[Saved data entries]

• • • • • • •

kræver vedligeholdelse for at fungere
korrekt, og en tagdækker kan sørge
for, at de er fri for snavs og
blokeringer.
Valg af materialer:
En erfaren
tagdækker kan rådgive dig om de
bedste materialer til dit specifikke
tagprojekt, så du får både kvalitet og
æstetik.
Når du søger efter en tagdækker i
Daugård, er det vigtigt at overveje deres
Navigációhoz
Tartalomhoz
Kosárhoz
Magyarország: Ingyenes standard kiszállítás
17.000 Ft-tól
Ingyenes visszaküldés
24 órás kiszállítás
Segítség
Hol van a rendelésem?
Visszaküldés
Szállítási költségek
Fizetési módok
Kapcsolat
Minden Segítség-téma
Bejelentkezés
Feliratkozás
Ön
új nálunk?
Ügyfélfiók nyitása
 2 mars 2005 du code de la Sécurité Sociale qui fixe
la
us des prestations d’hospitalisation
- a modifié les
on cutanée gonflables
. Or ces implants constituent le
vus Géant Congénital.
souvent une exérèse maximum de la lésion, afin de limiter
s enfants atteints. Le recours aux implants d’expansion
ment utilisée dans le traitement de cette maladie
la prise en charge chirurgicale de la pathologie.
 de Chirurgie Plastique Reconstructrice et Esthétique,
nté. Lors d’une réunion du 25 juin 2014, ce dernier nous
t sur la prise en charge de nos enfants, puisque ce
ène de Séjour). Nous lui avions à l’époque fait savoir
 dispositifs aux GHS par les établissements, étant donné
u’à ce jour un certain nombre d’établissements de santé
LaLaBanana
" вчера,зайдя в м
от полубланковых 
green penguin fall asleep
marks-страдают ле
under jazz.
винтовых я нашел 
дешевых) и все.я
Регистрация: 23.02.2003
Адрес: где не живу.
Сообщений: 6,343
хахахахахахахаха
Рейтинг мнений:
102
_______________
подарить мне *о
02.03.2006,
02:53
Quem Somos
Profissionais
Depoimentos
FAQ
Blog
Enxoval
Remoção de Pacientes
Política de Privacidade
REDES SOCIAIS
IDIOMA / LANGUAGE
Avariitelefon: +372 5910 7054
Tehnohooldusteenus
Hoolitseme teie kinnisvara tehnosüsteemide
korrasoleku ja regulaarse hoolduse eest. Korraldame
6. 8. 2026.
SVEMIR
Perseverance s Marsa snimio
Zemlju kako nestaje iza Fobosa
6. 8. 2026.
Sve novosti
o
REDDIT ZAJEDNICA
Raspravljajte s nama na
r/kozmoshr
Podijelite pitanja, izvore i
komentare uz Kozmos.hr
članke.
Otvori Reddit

• • • • • • •

Copy the saved data entries word for word, from the very first line down to the line containing "ment utilisée dans", with both of those lines included.

kræver vedligeholdelse for at fungere
korrekt, og en tagdækker kan sørge
for, at de er fri for snavs og
blokeringer.
Valg af materialer:
En erfaren
tagdækker kan rådgive dig om de
bedste materialer til dit specifikke
tagprojekt, så du får både kvalitet og
æstetik.
Når du søger efter en tagdækker i
Daugård, er det vigtigt at overveje deres
Navigációhoz
Tartalomhoz
Kosárhoz
Magyarország: Ingyenes standard kiszállítás
17.000 Ft-tól
Ingyenes visszaküldés
24 órás kiszállítás
Segítség
Hol van a rendelésem?
Visszaküldés
Szállítási költségek
Fizetési módok
Kapcsolat
Minden Segítség-téma
Bejelentkezés
Feliratkozás
Ön
új nálunk?
Ügyfélfiók nyitása
 2 mars 2005 du code de la Sécurité Sociale qui fixe
la
us des prestations d’hospitalisation
- a modifié les
on cutanée gonflables
. Or ces implants constituent le
vus Géant Congénital.
souvent une exérèse maximum de la lésion, afin de limiter
s enfants atteints. Le recours aux implants d’expansion
ment utilisée dans le traitement de cette maladie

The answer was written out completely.